Foothills Capital Activity in Context
Our own activity reflected these cross-currents. The year began exceptionally busy, with borrowers and sponsors eager to take advantage of positive business sentiment and execute on their strategic plans. At the beginning of the year, I had numerous discussions with consumer-facing companies seeking capital to support large customer purchase orders for the spring and summer season. We also engaged with private equity clients preparing to finance acquisitions or support portfolio company growth.
That momentum slowed during the spring and early summer as tariff concerns and broader policy uncertainty caused many stakeholders to pause. While Foothills Capital closed two PE deals for clients in the second quarter, they were both initiated in the first quarter before the policy shock. Throughout the summer, I continued to have many conversations with partners and prospective clients about various companies’ capital plans, but principals were reluctant to commit until the fog of uncertainty cleared.
As summer ended and we entered the fall, activity picked up again driven by improved visibility, pent-up execution needs, and renewed urgency around capital planning.
The divergence in the economy was reflected in the nature of our client engagements as we head into 2026. On the growth side, we are advising companies unaffected by tariffs that are pursuing transformative acquisitions or are seeking capital to fund significant growth initiatives.
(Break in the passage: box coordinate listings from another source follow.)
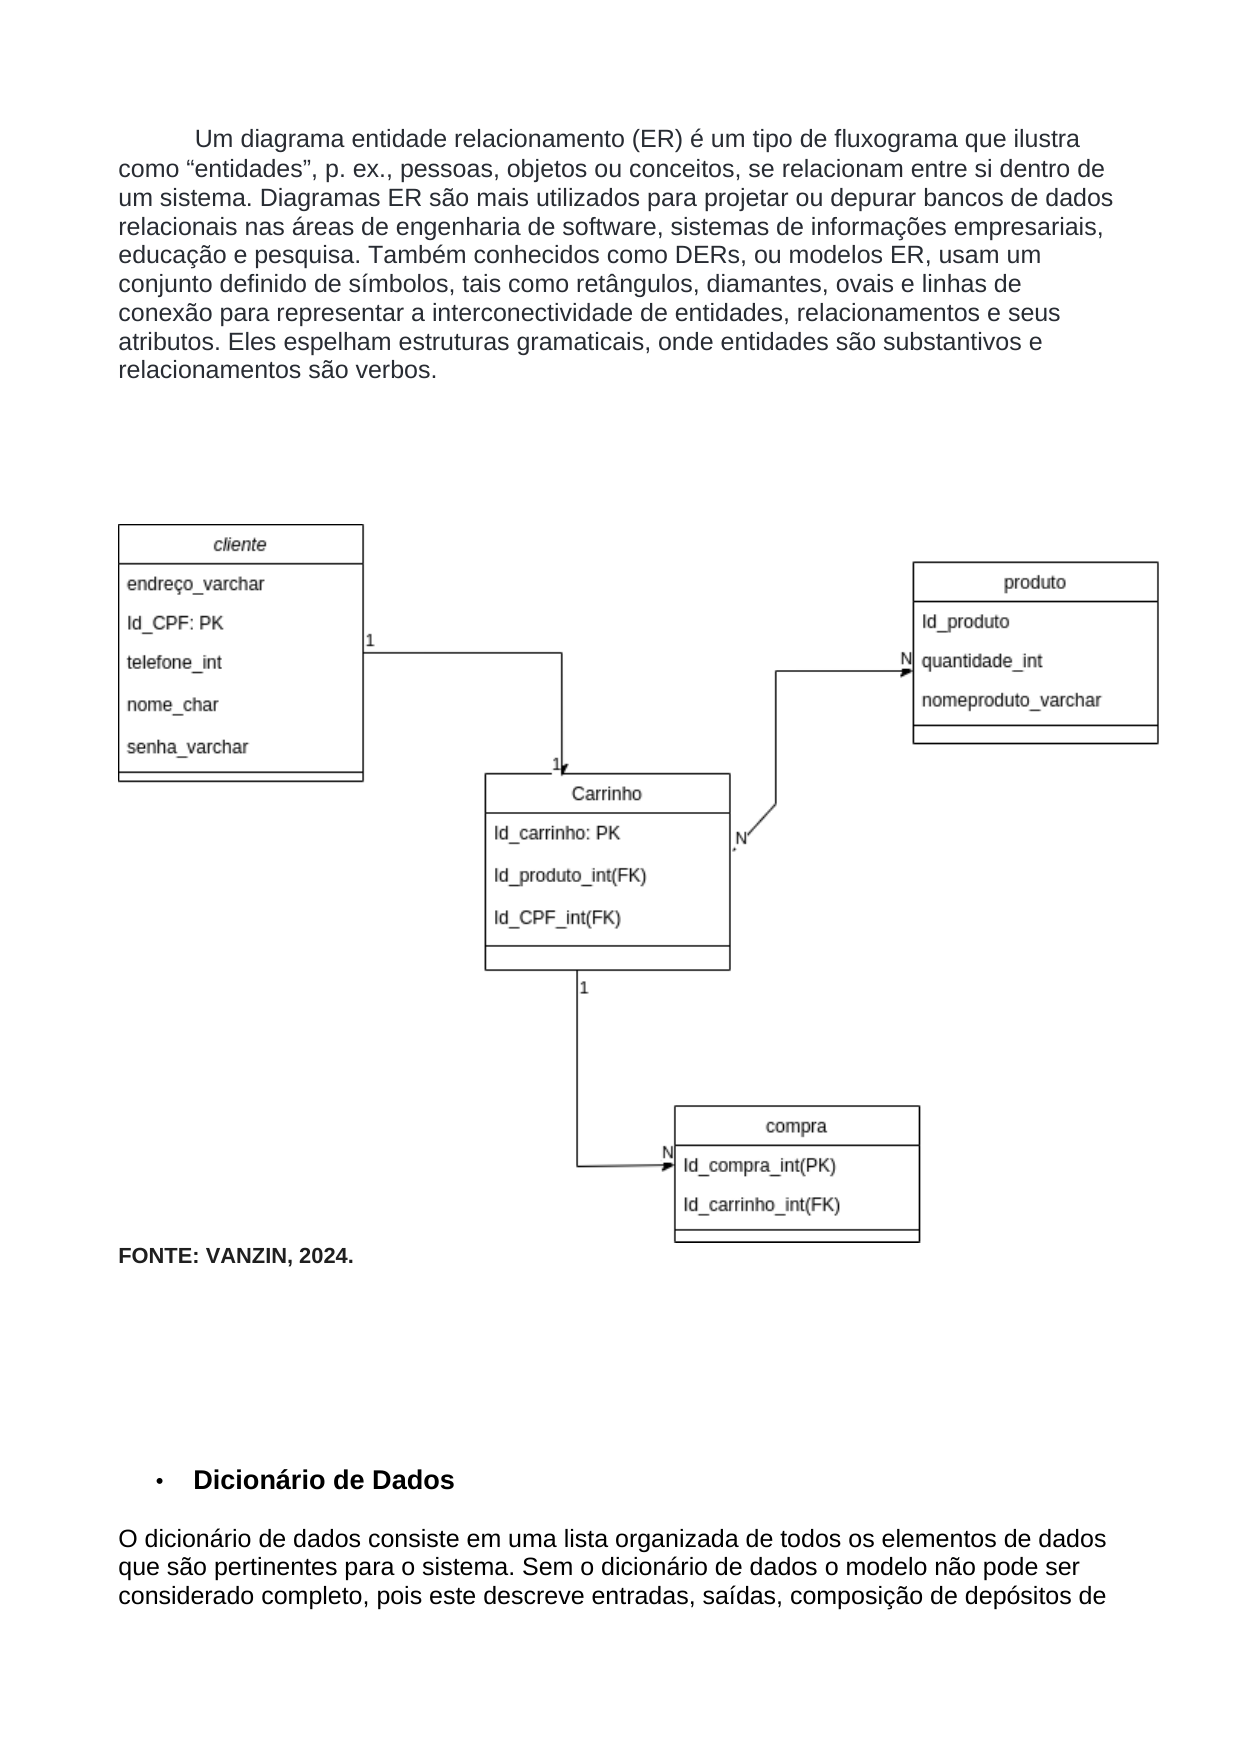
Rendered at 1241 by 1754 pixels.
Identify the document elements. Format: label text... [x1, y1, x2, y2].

text FONTE: VANZIN, 2024. [118, 1243, 1122, 1268]
text O dicionário de dados consiste em uma lista organizada de todos os elementos de dados que são pertinentes para o sistema. Sem o dicionário de dados o modelo não pode ser considerado completo, pois este descreve entradas, saídas, composição de depósitos de [118, 1523, 1122, 1610]
list Dicionário de Dados [156, 1464, 1122, 1496]
text Um diagrama entidade relacionamento (ER) é um tipo de fluxograma que ilustra como “entidades”, p. ex., pessoas, objetos ou conceitos, se relacionam entre si dentro de um sistema. Diagramas ER são mais utilizados para projetar ou depurar bancos de dados relacionais nas áreas de engenharia de software, sistemas de informações empresariais, educação e pesquisa. Também conhecidos como DERs, ou modelos ER, usam um conjunto definido de símbolos, tais como retângulos, diamantes, ovais e linhas de conexão para representar a interconectividade de entidades, relacionamentos e seus atributos. Eles espelham estruturas gramaticais, onde entidades são substantivos e relacionamentos são verbos. [118, 118, 1122, 384]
Meanwhile, I am actively working with several businesses facing cash flow and margin pressures due to softening demand and stubbornly high wage and material costs and therefore need capital alternatives to conventional bank credit.
Looking Ahead
As we enter into 2026, I am energized by the momentum achieved last year. I expect the trends driving a bifurcated economy to continue, with pockets of growth and stress.
No matter the economic environment, our focus remains unchanged: helping middle-market businesses and their stakeholders secure the right capital, at the right time, with the right structure and terms. In private and specialty credit, capital solutions are rarely one-size-fits-all and the landscape is evolving rapidly. Hence, the outlook for capital solutions expertise remains sunny.
Cheers to a healthy and prosperous 2026 and look forward to working together in the year ahead.